By Max Sato
(MaceNews) – Consumer prices in Tokyo, a leading indicator of the national average, posted a larger-than-expected drop in November, amid falling energy prices and a controversial government program to support the pandemic-hit tourism industry with hotel and transport discounts, data from the Ministry of Internal Affairs and Communications released Friday showed.
The key points:
* The core consumer price index (excluding fresh food) in the capital’s 23 wards recorded the sharpest drop in more than eight years in November, down 0.7% on year and coming in weaker than the median economist forecast of a 0.6% drop. It was the fourth straight month of year-on-year decline after falling 0.5% in October, and the largest decrease since -0.8% in May 2012.
* The core-core CPI (excluding fresh food and energy) – a key indicator of the underlying trend of inflation – slipped 0.2% on year in November for the second y/y fall in a row, as expected, after sliding 0.2% in October.
* The total CPI plunged 0.7% after falling 0.3% in October, which was the first year-over-year decrease in three years in the absence of the base-year effects of the October 2019 sales tax hike to the current 10% from 8%.
* The biggest factor behind the sharper declines in both the total and core readings, compared to the previous month, was energy costs (particularly electricity and city gas), which continued to slump from year-earlier levels, down 8.9% and lowering the total index by 0.47 percentage point (vs. -5.6%, -0.29 point in October).
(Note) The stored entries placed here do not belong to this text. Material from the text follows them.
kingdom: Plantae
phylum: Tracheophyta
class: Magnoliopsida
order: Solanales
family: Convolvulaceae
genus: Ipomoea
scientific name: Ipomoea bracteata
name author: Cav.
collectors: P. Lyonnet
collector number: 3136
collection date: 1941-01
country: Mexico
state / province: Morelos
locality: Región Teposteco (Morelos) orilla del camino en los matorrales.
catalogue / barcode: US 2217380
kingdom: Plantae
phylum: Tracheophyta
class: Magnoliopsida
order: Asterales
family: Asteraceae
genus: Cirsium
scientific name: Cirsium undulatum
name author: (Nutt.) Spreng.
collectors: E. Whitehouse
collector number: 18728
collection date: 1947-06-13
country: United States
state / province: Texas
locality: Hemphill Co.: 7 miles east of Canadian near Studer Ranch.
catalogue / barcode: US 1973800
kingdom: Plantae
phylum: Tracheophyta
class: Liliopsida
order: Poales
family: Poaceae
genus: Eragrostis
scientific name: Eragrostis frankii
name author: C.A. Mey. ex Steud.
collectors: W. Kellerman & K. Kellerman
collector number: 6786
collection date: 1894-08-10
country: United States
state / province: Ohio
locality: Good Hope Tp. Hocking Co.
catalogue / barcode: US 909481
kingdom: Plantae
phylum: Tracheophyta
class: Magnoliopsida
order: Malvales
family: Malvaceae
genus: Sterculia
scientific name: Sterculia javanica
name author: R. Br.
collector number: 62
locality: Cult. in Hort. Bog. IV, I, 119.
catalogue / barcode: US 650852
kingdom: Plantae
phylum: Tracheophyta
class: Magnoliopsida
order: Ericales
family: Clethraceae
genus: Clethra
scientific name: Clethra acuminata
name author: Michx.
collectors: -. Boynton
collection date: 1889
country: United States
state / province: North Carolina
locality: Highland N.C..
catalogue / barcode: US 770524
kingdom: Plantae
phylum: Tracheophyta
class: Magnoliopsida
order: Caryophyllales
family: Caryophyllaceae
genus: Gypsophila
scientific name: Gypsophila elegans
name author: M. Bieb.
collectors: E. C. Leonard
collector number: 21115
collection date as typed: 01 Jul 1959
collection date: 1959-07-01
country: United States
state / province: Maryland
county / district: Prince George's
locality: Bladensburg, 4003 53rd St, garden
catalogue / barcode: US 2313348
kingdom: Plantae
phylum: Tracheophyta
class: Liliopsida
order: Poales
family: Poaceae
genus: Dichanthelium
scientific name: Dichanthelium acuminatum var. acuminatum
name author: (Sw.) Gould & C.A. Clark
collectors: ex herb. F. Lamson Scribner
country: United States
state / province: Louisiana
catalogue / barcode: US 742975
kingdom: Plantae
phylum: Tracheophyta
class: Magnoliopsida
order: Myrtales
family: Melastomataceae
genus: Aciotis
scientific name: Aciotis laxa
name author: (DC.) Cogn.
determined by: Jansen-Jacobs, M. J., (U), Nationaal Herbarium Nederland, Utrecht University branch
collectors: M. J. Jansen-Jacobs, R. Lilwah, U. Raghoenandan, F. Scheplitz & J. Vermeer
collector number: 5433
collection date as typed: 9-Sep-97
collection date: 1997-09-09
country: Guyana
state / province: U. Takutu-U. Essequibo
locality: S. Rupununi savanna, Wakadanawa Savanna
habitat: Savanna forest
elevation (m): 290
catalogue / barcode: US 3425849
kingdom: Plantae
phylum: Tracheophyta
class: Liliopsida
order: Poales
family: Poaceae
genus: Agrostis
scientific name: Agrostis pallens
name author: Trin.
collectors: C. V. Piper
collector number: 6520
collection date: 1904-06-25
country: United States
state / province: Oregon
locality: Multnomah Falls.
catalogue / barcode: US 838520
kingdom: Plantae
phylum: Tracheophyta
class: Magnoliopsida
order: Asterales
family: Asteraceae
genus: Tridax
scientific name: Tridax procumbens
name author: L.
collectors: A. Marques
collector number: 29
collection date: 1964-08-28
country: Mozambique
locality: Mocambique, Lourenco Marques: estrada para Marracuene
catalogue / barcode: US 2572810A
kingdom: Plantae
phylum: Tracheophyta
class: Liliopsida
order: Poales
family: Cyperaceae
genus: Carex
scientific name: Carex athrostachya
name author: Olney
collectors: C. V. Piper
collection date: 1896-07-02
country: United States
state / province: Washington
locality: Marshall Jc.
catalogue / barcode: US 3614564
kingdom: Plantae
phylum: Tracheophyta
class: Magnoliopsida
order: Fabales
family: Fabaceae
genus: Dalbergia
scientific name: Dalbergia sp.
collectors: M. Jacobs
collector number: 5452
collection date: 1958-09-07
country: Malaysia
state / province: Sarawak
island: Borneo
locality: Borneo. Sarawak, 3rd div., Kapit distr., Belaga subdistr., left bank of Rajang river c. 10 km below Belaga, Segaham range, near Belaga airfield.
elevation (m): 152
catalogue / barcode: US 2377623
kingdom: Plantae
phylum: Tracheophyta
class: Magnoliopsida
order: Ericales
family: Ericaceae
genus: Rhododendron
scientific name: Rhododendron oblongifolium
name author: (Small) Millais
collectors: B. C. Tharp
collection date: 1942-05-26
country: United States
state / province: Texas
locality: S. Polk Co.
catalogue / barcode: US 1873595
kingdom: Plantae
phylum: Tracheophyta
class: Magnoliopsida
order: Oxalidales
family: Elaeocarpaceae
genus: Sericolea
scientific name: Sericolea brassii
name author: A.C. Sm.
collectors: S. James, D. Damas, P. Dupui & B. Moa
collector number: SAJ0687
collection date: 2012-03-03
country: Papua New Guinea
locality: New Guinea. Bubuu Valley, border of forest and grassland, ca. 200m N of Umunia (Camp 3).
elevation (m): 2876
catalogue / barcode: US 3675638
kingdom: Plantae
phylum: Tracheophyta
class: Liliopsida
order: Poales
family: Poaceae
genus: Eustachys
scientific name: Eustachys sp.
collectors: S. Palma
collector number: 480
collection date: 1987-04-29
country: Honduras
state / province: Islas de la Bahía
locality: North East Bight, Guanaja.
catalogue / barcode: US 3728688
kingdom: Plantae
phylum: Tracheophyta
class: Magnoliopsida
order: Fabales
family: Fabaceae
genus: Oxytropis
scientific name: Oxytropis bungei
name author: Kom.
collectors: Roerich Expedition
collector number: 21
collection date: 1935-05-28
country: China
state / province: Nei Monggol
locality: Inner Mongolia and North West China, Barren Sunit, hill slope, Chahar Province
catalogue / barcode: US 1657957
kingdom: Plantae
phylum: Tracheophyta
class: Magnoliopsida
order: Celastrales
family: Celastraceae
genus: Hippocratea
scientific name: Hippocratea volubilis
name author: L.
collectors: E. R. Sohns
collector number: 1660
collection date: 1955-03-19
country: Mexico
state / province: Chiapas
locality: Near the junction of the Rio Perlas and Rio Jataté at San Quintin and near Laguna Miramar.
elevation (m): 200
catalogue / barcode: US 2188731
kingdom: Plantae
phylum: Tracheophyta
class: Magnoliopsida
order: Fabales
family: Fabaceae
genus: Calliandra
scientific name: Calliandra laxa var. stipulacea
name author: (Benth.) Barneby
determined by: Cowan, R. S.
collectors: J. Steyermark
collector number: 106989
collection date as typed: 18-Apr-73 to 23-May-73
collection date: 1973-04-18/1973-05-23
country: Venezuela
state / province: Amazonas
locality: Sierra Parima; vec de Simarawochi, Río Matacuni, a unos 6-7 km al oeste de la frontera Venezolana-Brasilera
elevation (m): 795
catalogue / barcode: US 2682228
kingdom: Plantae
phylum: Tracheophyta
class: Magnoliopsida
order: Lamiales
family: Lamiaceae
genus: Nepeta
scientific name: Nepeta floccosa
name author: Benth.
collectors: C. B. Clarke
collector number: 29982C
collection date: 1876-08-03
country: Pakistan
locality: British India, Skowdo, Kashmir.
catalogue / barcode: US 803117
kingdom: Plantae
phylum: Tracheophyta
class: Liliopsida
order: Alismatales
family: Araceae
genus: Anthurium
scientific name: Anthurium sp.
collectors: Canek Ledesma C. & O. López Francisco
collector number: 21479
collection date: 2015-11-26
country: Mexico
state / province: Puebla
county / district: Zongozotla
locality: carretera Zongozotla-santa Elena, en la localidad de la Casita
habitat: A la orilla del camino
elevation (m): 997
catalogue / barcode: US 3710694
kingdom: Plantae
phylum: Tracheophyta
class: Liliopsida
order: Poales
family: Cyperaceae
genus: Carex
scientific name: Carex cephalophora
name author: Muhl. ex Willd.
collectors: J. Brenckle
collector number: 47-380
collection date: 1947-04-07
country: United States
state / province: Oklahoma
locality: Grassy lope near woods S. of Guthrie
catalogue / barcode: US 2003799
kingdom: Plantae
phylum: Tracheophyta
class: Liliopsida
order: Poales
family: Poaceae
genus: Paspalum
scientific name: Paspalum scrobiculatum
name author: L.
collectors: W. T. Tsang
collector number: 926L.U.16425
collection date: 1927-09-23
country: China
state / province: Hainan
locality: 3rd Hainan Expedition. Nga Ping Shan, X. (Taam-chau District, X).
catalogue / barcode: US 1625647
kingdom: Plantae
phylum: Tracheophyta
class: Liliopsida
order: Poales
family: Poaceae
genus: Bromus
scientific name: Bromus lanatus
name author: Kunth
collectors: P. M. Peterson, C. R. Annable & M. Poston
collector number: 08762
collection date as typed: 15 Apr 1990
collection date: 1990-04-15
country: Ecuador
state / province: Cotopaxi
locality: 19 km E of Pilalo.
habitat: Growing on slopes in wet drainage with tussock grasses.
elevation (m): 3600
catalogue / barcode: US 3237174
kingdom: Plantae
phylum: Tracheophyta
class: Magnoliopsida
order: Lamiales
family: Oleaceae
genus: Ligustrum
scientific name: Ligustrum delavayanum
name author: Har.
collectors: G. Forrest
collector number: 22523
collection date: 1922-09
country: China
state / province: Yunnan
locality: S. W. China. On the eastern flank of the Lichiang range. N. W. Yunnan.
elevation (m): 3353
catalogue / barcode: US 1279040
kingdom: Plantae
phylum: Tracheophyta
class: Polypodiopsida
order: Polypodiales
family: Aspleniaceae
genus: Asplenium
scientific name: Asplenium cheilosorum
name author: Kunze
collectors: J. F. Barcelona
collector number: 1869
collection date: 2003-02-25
* Processed food prices marked the first year-on-year fall in seven years, down 0.1% in October after +0.2% in October and +0.9% in September, pushing down the total CPI by 0.02 percentage point in a stark contrast to a 0.05-point positive contribution seen the previous month.
* Accommodations prices slumped 34.4% in November, trimming the total CPI by 0.55 percentage point, due to the government-subsided domestic travel support program. The pace of the decrease decelerated from -37.1% (a 0.59-point negative contribution) in October, probably because some hotels raised prices amid solid demand, a ministry official said.
* Critics have been warning that the “Go To Travel” campaign, which was launched in July, could cause a spike in coronavirus cases as people move across the prefectures. In light of record numbers of infections in many cities, the government this week has suspended discounts applied to the costs for traveling to two hot spots – Sapporo in the north and Osaka in the west – for three weeks.
Uncertainty over growth and inflation
“The price-supporting, base-year effect of the consumption tax increase has tapered off and there are more factors pushing down prices, such as the government program to subsidize free university education for some students that began in April,” the ministry official told Mace News. “We are monitoring how rising coronavirus cases will affect accommodations and theme park prices in December.”
Looking ahead, the ministry official also said the CPI data team is watching for the effects of Prime Minister Yoshihide Suga’s pet project of urging mobile carriers to bring down communications costs sharply.
The consensus among government and Bank of Japan policymakers is unlikely to change for now. They see domestic prices as being “flat.”
The BOJ’s nine-member policy board expects the core CPI to pick up gradually in the next fiscal year onward (+0.4% in fiscal 2021 and +0.7% in fiscal 2022) as the economy crawls out of the pandemic-caused slowdown. BOJ officials are patiently looking toward eventually hitting their 2% inflation target while government leaders have long stopped mentioning the need to achieve the target soon in the face of the stubborn deflationary mindset among households and businesses.
Japan’s government on Wednesday warned that global and domestic economies could come under further attack from recent spikes in coronavirus infections, according to its monthly report released by the Cabinet Office.
The government also maintained its cautiously optimistic view that both the domestic and global economies are “showing signs of a pickup,” a statement unchanged since July when it revised up its overview.